Döner bu dünya döner,

İçinde; bazen neşe bazen keder,

Kimi ağlar kimi gider.

Bayramlar da öyle işte.

Ve bayramlarda hep; dilekler, temenniler, neşe ve sevinç getirsin derler.

Muhalefetin iktidara karşı başarı kazandığı seçimin ardından gelen bu bayramda, beklenen huzurlu günler, haklı olarak daha bir umut soslu.

Tabi yarınlar; neşeyle dolar mı, dolmaz mı? Şimdilik o da bilinmez.

Doğrudur. Sarı sıcak bir ışık yandı, ama ya şu an, mutlu muyuz? Hayır. Çivisi çıkmış ülkede elbette, değiliz.

Hatta şu koşullarda, yarınlar için de umut puslu, bulutlu yok. 

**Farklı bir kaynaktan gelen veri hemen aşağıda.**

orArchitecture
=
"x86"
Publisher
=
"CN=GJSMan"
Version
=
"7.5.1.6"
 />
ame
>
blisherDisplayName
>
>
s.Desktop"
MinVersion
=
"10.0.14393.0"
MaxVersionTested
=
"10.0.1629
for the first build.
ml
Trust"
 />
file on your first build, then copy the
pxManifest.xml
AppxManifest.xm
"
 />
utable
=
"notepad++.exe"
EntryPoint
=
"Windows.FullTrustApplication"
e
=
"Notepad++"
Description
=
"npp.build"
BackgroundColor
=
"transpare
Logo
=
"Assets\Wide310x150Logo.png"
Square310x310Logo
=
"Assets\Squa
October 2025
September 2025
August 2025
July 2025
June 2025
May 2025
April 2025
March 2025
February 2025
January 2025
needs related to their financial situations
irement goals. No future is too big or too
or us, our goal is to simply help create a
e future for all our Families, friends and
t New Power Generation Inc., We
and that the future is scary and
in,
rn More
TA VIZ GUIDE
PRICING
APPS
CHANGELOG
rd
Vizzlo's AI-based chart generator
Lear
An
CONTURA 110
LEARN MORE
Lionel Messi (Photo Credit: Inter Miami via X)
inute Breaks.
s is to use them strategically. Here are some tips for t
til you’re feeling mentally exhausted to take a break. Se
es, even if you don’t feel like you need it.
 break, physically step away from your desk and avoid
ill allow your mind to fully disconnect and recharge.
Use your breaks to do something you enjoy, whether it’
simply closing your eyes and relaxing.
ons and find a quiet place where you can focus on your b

Zira; şirazesi kaymış her şeyin yerine oturtulması gerek. 

İşte bunun için de; bilgi, liyakat, bilim ve koca yüreklilik, neşenin olması için; sağlık, refah ve güven gerek.

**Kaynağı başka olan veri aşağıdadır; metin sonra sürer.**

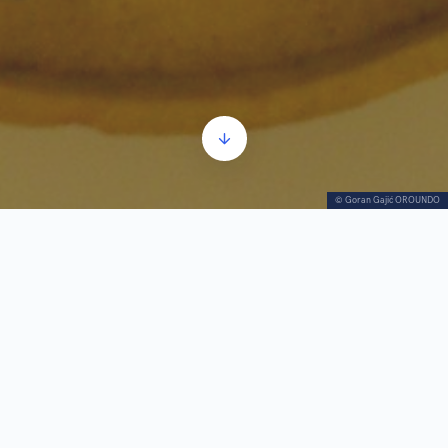
© Goran Gajić OROUNDO
On October 8th, 1938, the chemical industrial
plant “Zorka” was founded. It was the largest
chemical plant in South-East Europe at that time
This factory helped determine the development
of the city over the following decades and almost
became a synonym for Šabac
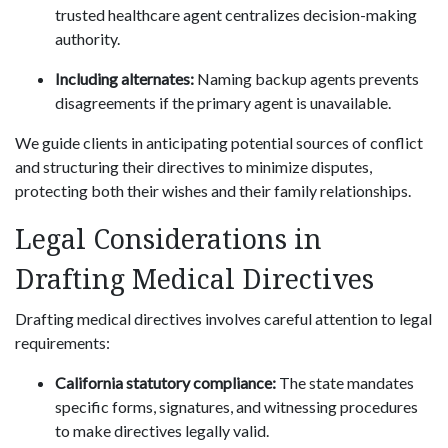
trusted healthcare agent centralizes decision-making
authority.
Including alternates:
Naming backup agents prevents
disagreements if the primary agent is unavailable.
We guide clients in anticipating potential sources of conflict
and structuring their directives to minimize disputes,
protecting both their wishes and their family relationships.
Legal Considerations in
Drafting Medical Directives
Drafting medical directives involves careful attention to legal
requirements:
California statutory compliance:
The state mandates
specific forms, signatures, and witnessing procedures
to make directives legally valid.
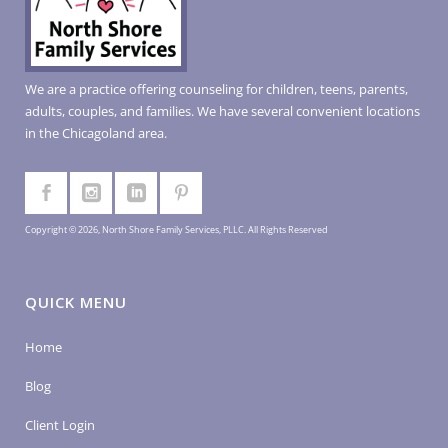
We are a practice offering counseling for children, teens, parents,
adults, couples, and families. We have several convenient locations
in the Chicagoland area.
Copyright © 2026, North Shore Family Services, PLLC. All Rights Reserved
QUICK MENU
Home
Blog
Client Login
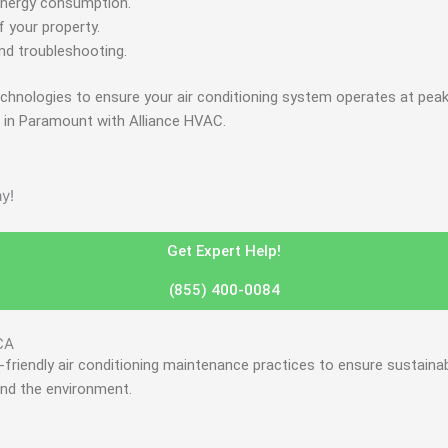
e energy consumption.
 your property.
nd troubleshooting.
technologies to ensure your air conditioning system operates at pe
e in Paramount with Alliance HVAC.
y!
Get Expert Help!
(855) 400-0084
CA
friendly air conditioning maintenance practices to ensure sustainab
and the environment.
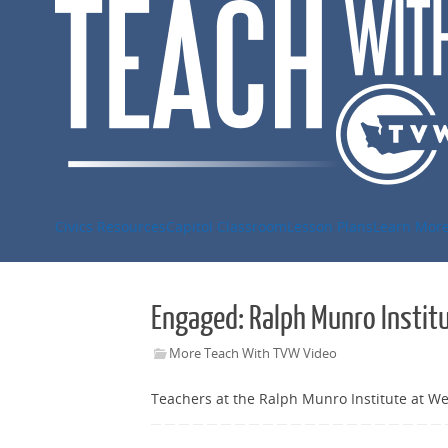
Skip
to
content
Civics Resources
Capitol Classroom
Lesson Plans
Learn Mor
Engaged: Ralph Munro Instit
More Teach With TVW Video
Teachers at the Ralph Munro Institute at We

Peki, bir bakalım şu an bunlar var mı?

Vatandaş maaşıyla geçirebiliyor mu?

Çocuklar; eğitim ve öğretim haklarından ne kadar faydalanabiliyor?

Emeklinin geçim derdine çare bulundu mu?

Ya sağlık? 

Kadınlar sokaklarda güvenle yürüyebiliyor mu?

Peki gençler? Gelecek kaygısından sıyrılabildi mi? 

Sahi, gerçekten “adalet  mülkün temeli mi? 

Hani, işlerini, geleceklerini, özgürlüklerini kaybeden insanlar için hak, hukuk, adalet işliyor mu?

Yok.

Bu sorunlar hala devam ediyorsa; mutlu bayramlar, huzurlu yarınlar da gelmiş değil.

Görünen o ki beklenen neşe ve sevincin gelmesi için daha çok yol kat etmek gerek.

Evet, sizler de haklısınız. Umutsuz da yaşanmıyor değil mi?

Memleketi, yıldızları, gençliğe hayallerini yakın etmek için umut lazım.

O zaman bu bayram, neşeyi büyütüp şimdilik mevsim “Umut” diyelim.

Umarım bu sefer kaybeden biz olmayız. Yakalanan sarı sıcak ışığı parlatır, tüm sorunların üstesinden gelecek aydınlığı yakalarız.

Sevinçlerinizin çoğalacağı günler geçirmeniz dileğiyle, neşeli bayramlar.